The task to make the robots push a box together was apparently the most difficult among all the tasks, and three of the users said that D was better. Their preference for D is easily understood by the result from the first question. D can move each robot precisely, so users can try to make robots push one side of the box equally. As a result, they could push the center of gravity of the box and were able to complete the task. With V, they failed to push the center of gravity and thus inadvertently rotated the box many times. Despite this, one user answered that V was better. He indeed succeeded in pushing the box from one side of the field to the opposite side by drawing strokes on the display. His operation made a successful stream on the field, and the robots followed the stream, pushing the box simultaneously. He analyzed his success and said that he might have succeeded because he carefully planned where and how to draw a stream to foresee the movement of the robots.
The users said that while they were using V in the test, they often wanted one specific robot to move in a certain way. In addition, some users were observed to give redundant commands to the robots. They repeated their actions in order to ensure that their directions were accepted by the system.

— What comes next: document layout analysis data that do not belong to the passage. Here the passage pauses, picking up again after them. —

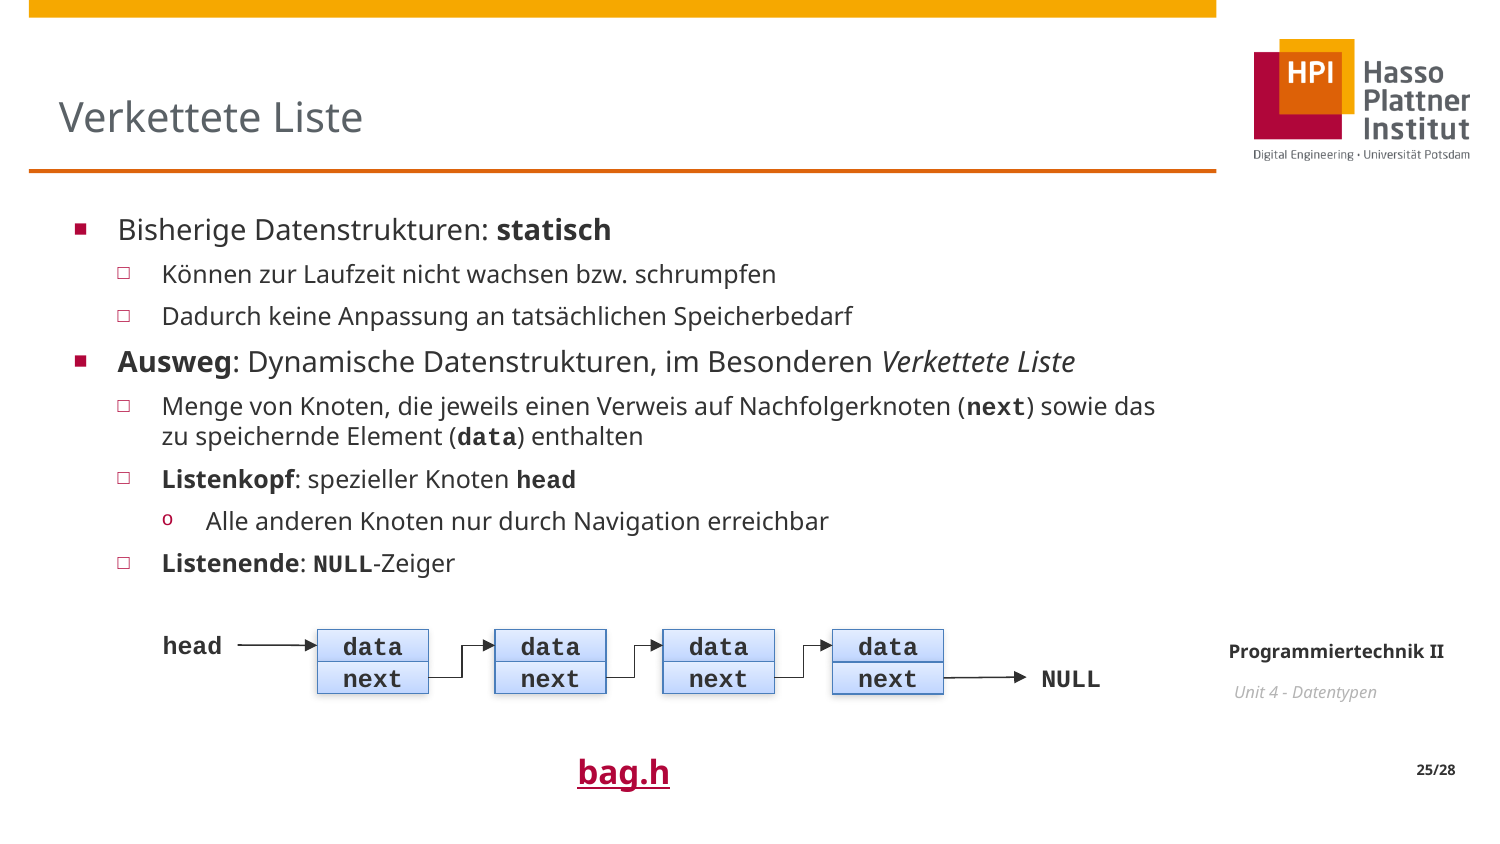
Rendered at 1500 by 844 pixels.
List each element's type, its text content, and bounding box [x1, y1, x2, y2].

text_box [832, 629, 944, 695]
text_box NULL [1026, 654, 1117, 700]
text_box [317, 629, 429, 694]
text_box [605, 645, 664, 678]
text_box bag.h [277, 743, 970, 804]
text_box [662, 629, 775, 694]
list Bisherige Datenstrukturen: statisch Können zur Laufzeit nicht wachsen bzw. schrumpfen Dadurch keine Anpassung an tatsächlichen Speicherbedarf Ausweg: Dynamische Datenstrukturen, im Besonderen Verkettete Liste Menge von Knoten, die jeweils einen Verweis auf Nachfolgerknoten (next) sowie das zu speichernde Element (data) enthalten Listenkopf: spezieller Knoten head Alle anderen Knoten nur durch Navigation erreichbar Listenende: NULL-Zeiger [58, 203, 1187, 788]
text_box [494, 629, 607, 694]
picture [1254, 39, 1470, 161]
title Verkettete Liste [58, 17, 1187, 170]
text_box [428, 645, 496, 678]
text_box head [147, 622, 238, 668]
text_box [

The user test revealed important characteristics of the two operating methods: V is good for roughly controlling multiple robots, while D is good for giving precise instructions to one robot. When all the robots are expected to accomplish a unique task as a swarm and each robot is not required to do a specific task, V exceeds D in performance. Since the amount of operation required by D increases in proportion to the size of the swarm, this difference becomes clearer when the size increases.

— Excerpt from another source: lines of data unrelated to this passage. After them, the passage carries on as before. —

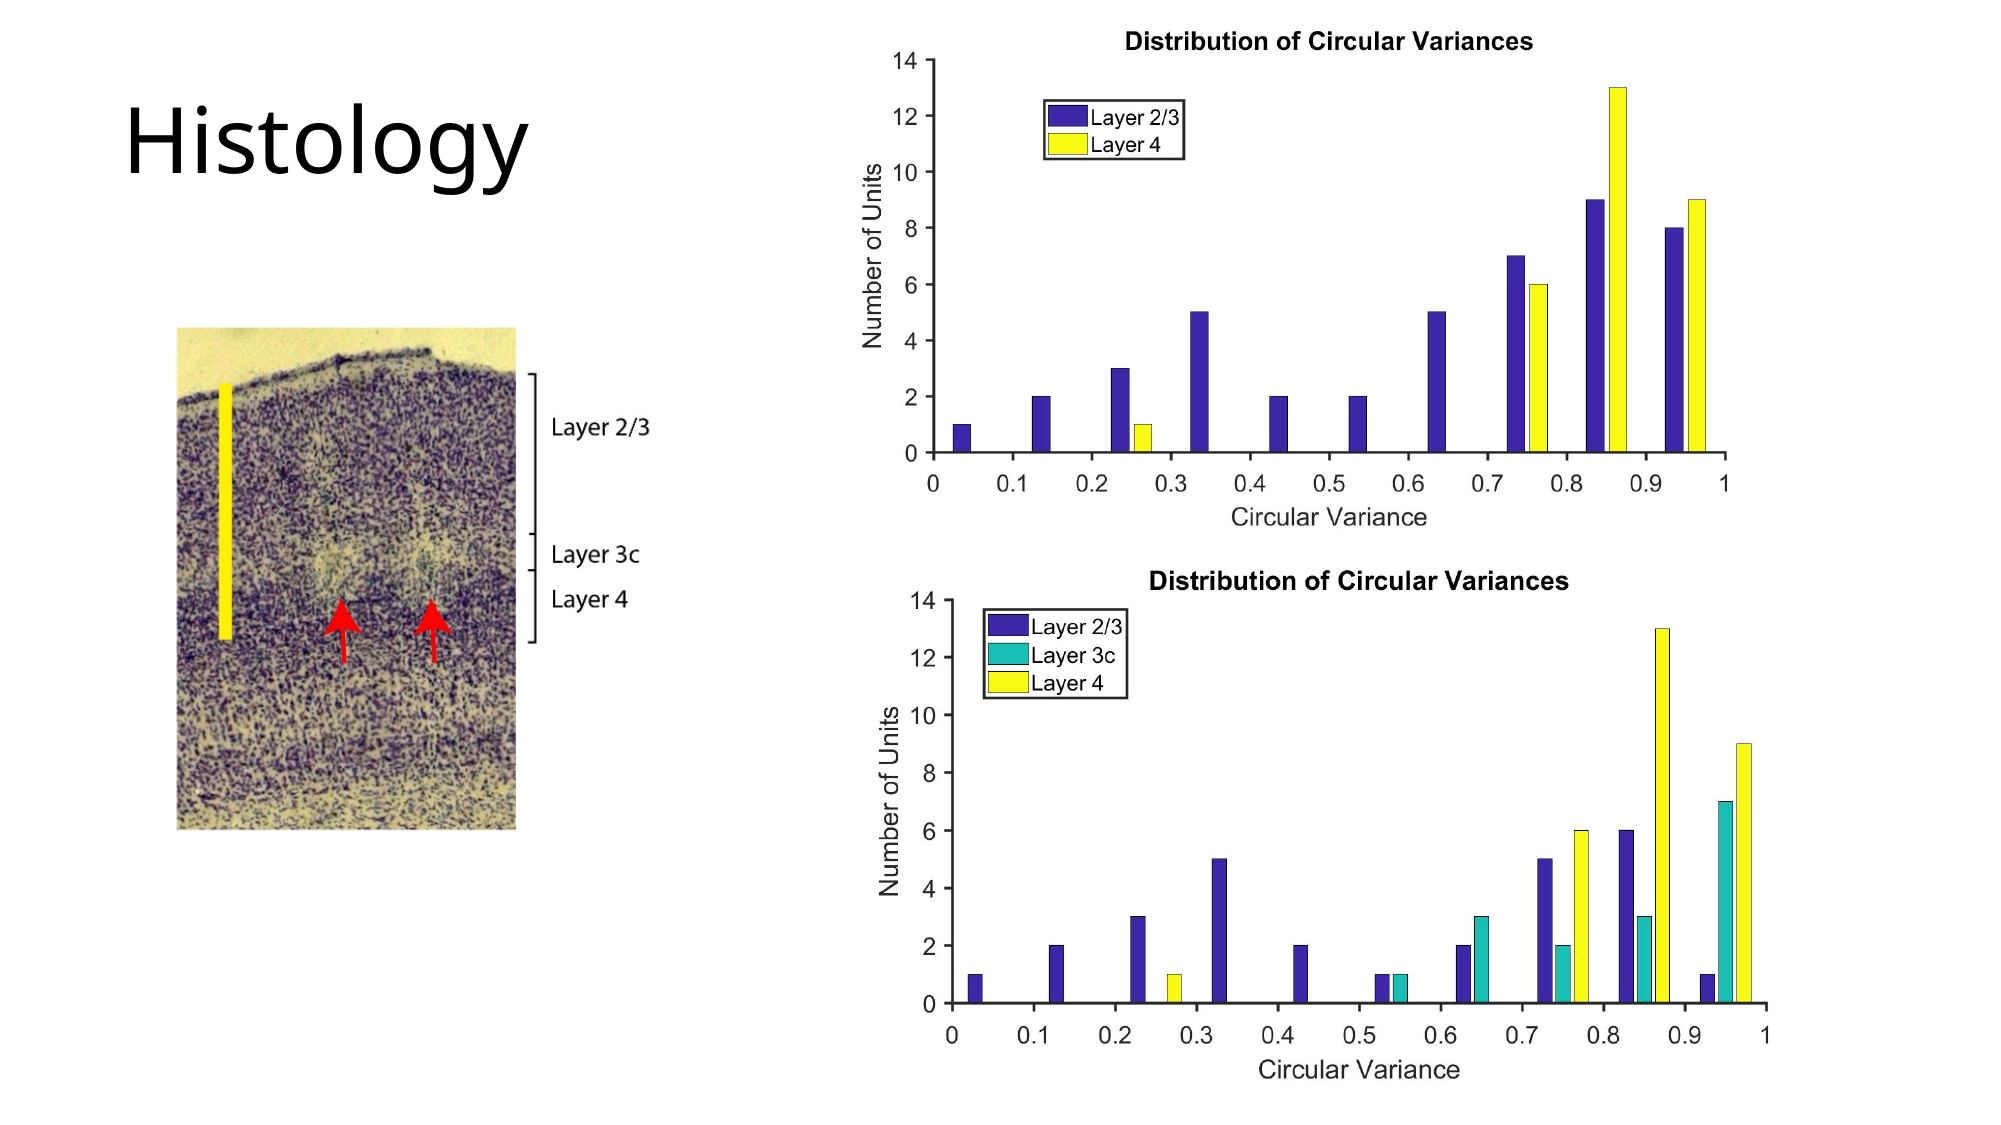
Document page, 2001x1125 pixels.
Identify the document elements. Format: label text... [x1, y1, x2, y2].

picture [815, 559, 1866, 1084]
title Histology [107, 35, 624, 254]
picture [800, 20, 1822, 531]
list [174, 324, 678, 834]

According to the demand by the users, the system can be mainly based on V, with an optional function of D activated only when the user starts dragging the robot icons. Besides integration with D, there are many possible interfaces which can be integrated with our interface. For example, the users can draw or clear virtual walls on the field. Virtual dog icons which can be dragged by the users to make many robots as sheep run away from the icons would be convenient. Binding relative positions of robots as if they were connected with physical ropes would reduce mental load of the users in some cases.
In the aspect of visual feedbacks to the users, there are much suggested future work. The test users pointed out the importance of foreseeing movements of robots in the near future. Simulation and visualization of paths of the robots are expected. In the current implementation, users can know whether or not their commands are accepted by looking at the status text beside the robot icons. However, test users often failed to recognize this and tended to repeat commands for the robots. More noticeable and comprehensible visual feedback will help users to operate the robots with more confidence.

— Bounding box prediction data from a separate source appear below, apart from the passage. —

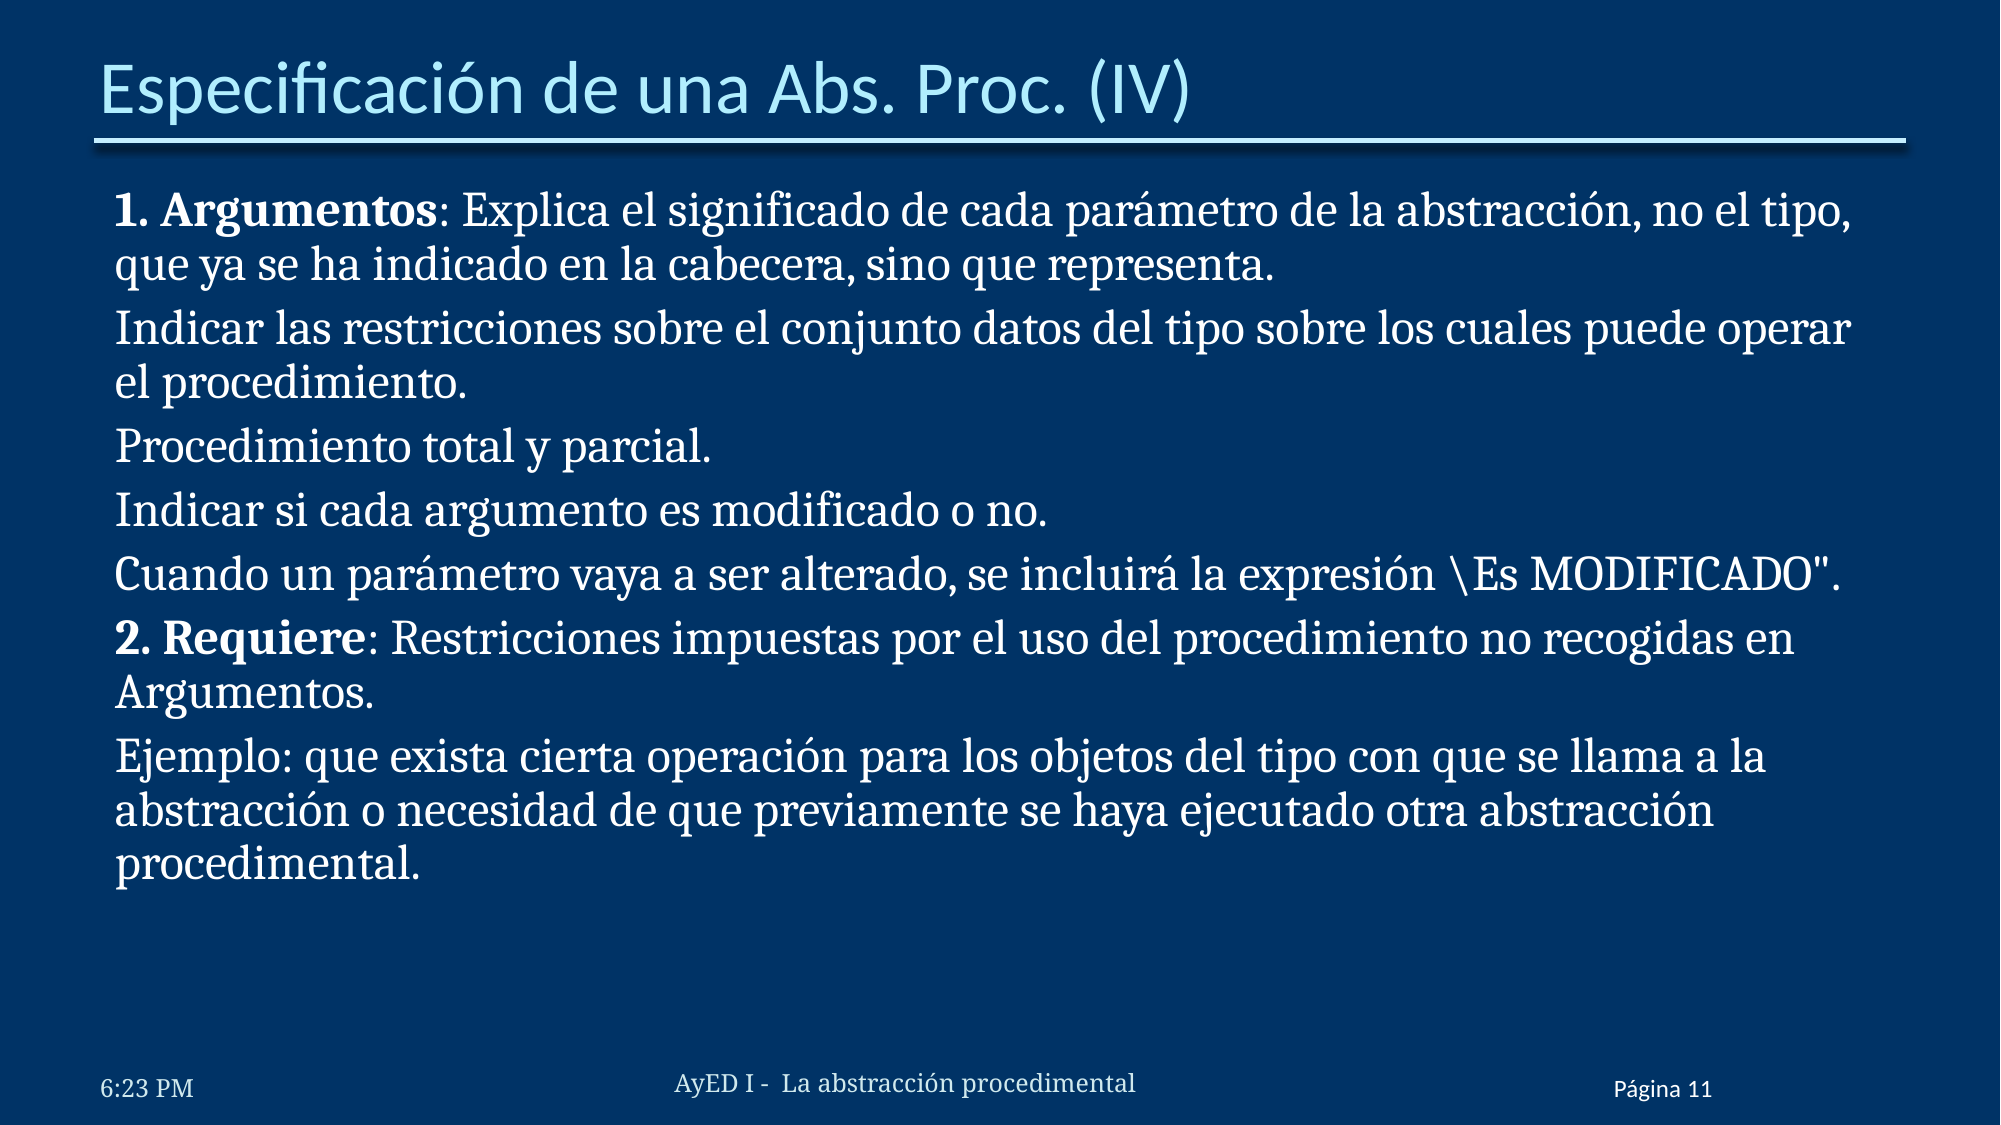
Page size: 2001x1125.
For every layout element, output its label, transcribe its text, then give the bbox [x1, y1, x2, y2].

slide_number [99, 1042, 567, 1103]
slide_number Página ‹#› [1515, 1042, 1713, 1103]
list 1. Argumentos: Explica el significado de cada parámetro de la abstracción, no el tipo, que ya se ha indicado en la cabecera, sino que representa. Indicar las restricciones sobre el conjunto datos del tipo sobre los cuales puede operar el procedimiento. Procedimiento total y parcial. Indicar si cada argumento es modificado o no. Cuando un parámetro vaya a ser alterado, se incluirá la expresión \Es MODIFICADO". 2. Requiere: Restricciones impuestas por el uso del procedimiento no recogidas en Argumentos. Ejemplo: que exista cierta operación para los objetos del tipo con que se llama a la abstracción o necesidad de que previamente se haya ejecutado otra abstracción procedimental. [99, 175, 1900, 1015]
title Especificación de una Abs. Proc. (IV) [99, 46, 1900, 129]
footer AyED I - La abstracción procedimental [674, 1037, 1408, 1098]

In this paper, we have presented an intuitive multi-touch user interface for navigating multiple mobile robots simultaneously without any explicit mode switch. Users get a top-down view of the environment which is virtually overlaid with a 2-dimensional vector field. All the robots move along the vector field. Our interface allows direct user manipulation of raw data which decide movements of robots. As a result, it can be combined with autonomous navigation algorithms whose calculation results are stored as a 2-dimensional vector field including collision avoidance method. The results of the informal user study showed that the test users were able to use our interface successfully for the given tasks. It also suggested that the combination of our interface and other user interfaces for navigating robots is more promising, and more sophisticated visualization is desired.